A distanza di qualche mese, però, Parlamento e Governo - alla cui guida, dopo la débâcle referendaria, era giunto nel frattempo Gentiloni, con il beneplacito dello stesso Renzi - “infilavano” nella manovra correttiva di bilancio, varata con decreto legge n. 50/2017 del 24 aprile 2017 (convertito in Legge n. 96 del 21 giugno 2017), l’art. 22-bis, il cui comma 6 testualmente recita:

“Alla legge 11 dicembre 2016, n. 232, sono apportate le seguenti modificazioni:

a) al comma 295, le parole: "45 milioni di euro annui a decorrere dall’anno 2017" sono sostituite dalle seguenti: "45 milioni di euro per ciascuno degli anni 2017 e 2018, di 31,87 milioni di euro per l’anno 2019 e di 30,54 milioni di euro annui a decorrere dall’anno 2020";

b) al comma 298, dopo le parole: "finanziamenti individuali" sono inserite le seguenti: "nel 2017 e nel 2018. A decorrere dal 2019 il numero dei finanziamenti individuali è determinato in proporzione all’importo complessivamente disponibile di cui al comma 295, fermo restando l’importo individuale di 3.000 euro".

In pratica, dal 2019, l’importo del tanto decantato Fondo pro-ricerca di base, anziché essere incrementato, avrebbe subito un taglio del 30%.

Ma non è finita qui.

Dopo che abbiamo cercato di districarci, non senza difficoltà, tra i 1.181 commi di cui si compone l’art. 1 della legge di stabilità 2018, n. 205 del dicembre 2017, oltre ad aver rinvenuto nel comma 629, lo stratosferico “risarcimento” per il blocco degli scatti stipendiali per il quinquennio 2011-2015, un pochino più avanti e, segnatamente nel comma dal 641, ci siamo imbattuti nella seguente disposizione:

“All'articolo 1 della legge 11 dicembre 2016, n.232, sono apportate le seguenti modificazioni:

a) al comma 295, le parole: «45 milioni di euro per ciascuno degli anni 2017 e 2018, di 31,87 milioni di euro per l'anno 2019 e di 30,54 milioni di euro a decorrere dall'anno 2020» sono sostituite dalle seguenti: «45 milioni di euro per l'anno 2017, di 30 milioni di euro per l'anno 2018, di 18 milioni di euro per l'anno 2019 e di 18 milioni di euro a decorrere dall'anno 2020".

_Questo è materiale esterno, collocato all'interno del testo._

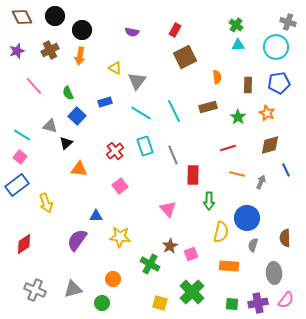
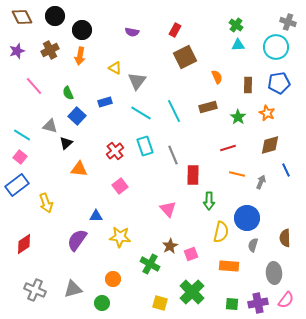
orange semicircle at (217, 77): rotated 16 degrees counterclockwise
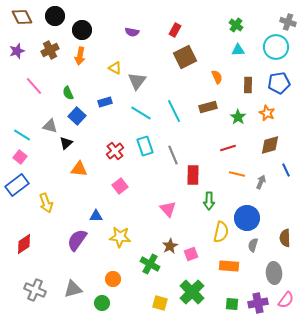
cyan triangle at (238, 45): moved 5 px down
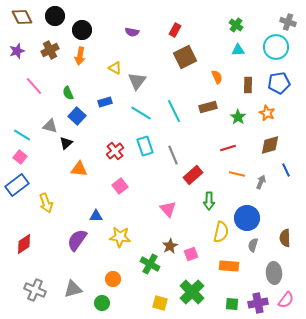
red rectangle at (193, 175): rotated 48 degrees clockwise
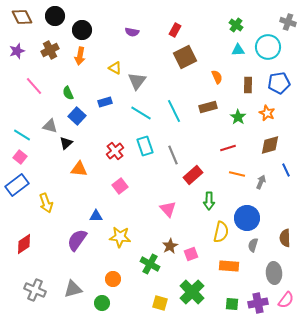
cyan circle at (276, 47): moved 8 px left
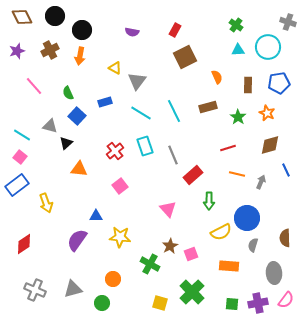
yellow semicircle at (221, 232): rotated 50 degrees clockwise
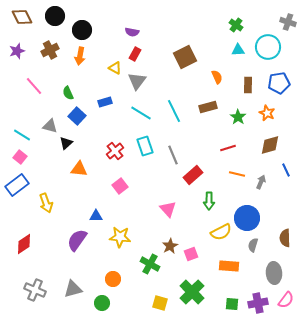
red rectangle at (175, 30): moved 40 px left, 24 px down
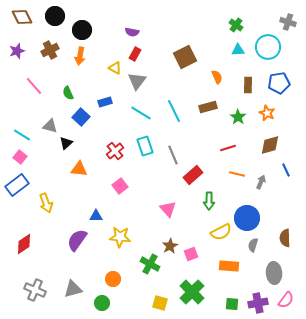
blue square at (77, 116): moved 4 px right, 1 px down
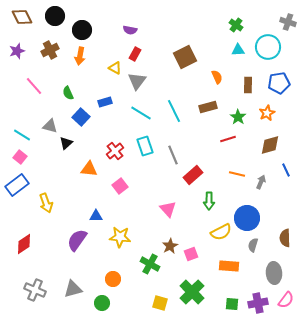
purple semicircle at (132, 32): moved 2 px left, 2 px up
orange star at (267, 113): rotated 21 degrees clockwise
red line at (228, 148): moved 9 px up
orange triangle at (79, 169): moved 10 px right
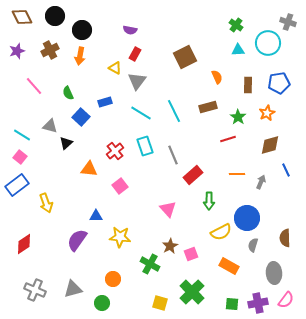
cyan circle at (268, 47): moved 4 px up
orange line at (237, 174): rotated 14 degrees counterclockwise
orange rectangle at (229, 266): rotated 24 degrees clockwise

Ma, come se non bastasse, lo stanziamento di 30 milioni per l’anno 2018 ha subito due ulteriori decurtazioni, per complessivi 25 milioni: la prima, di 10 milioni (comma 637), per incrementare il Fondo integrativo statale per la concessione di borse di studio e la seconda, di 15 milioni (commi 639 e 640), per incrementare le Borse concesse per la frequenza ai corsi di dottorato di ricerca.

In conclusione, il Fondo per il finanziamento delle attività base di ricerca, inizialmente fissato in 45 milioni, che avrebbe dovuto assicurare 15 mila finanziamenti individuali, pari al 37 per cento degli aspiranti (che sono circa 40 mila), da quest’anno, dopo i ripetuti tagli sopra descritti, sarà di appena 5 milioni, sufficiente a coprire circa 1650 erogazioni, meno del 5 per cento dei potenziali candidati.

Che dire!?! Di fronte a vicende di questo genere (un noto giurista avrebbe parlato di “albe apparenti e scomparenti”) si resta, più che perplessi, sgomenti. E’ come se la mano destra non sapesse quel che fa la sinistra. Con l’aggravante che, come detto sopra, il provvedimento era stato sbandierato ai quattro venti come una novità epocale. Doveva essere, infatti, l’inizio di una diversa politica di finanziamento delle attività di base della ricerca. Si è taciuto, però, che è stato anche la fine, rectius quasi la fine, visto che, a conti fatti, ne beneficerà soltanto una porzione risibile degli iniziali aspiranti.

Una cosa è certa: se ai docenti il “recupero” degli scatti stipendiali ha fruttato un misero caffè, stavolta il governo non ha passato neanche lo zuccherino.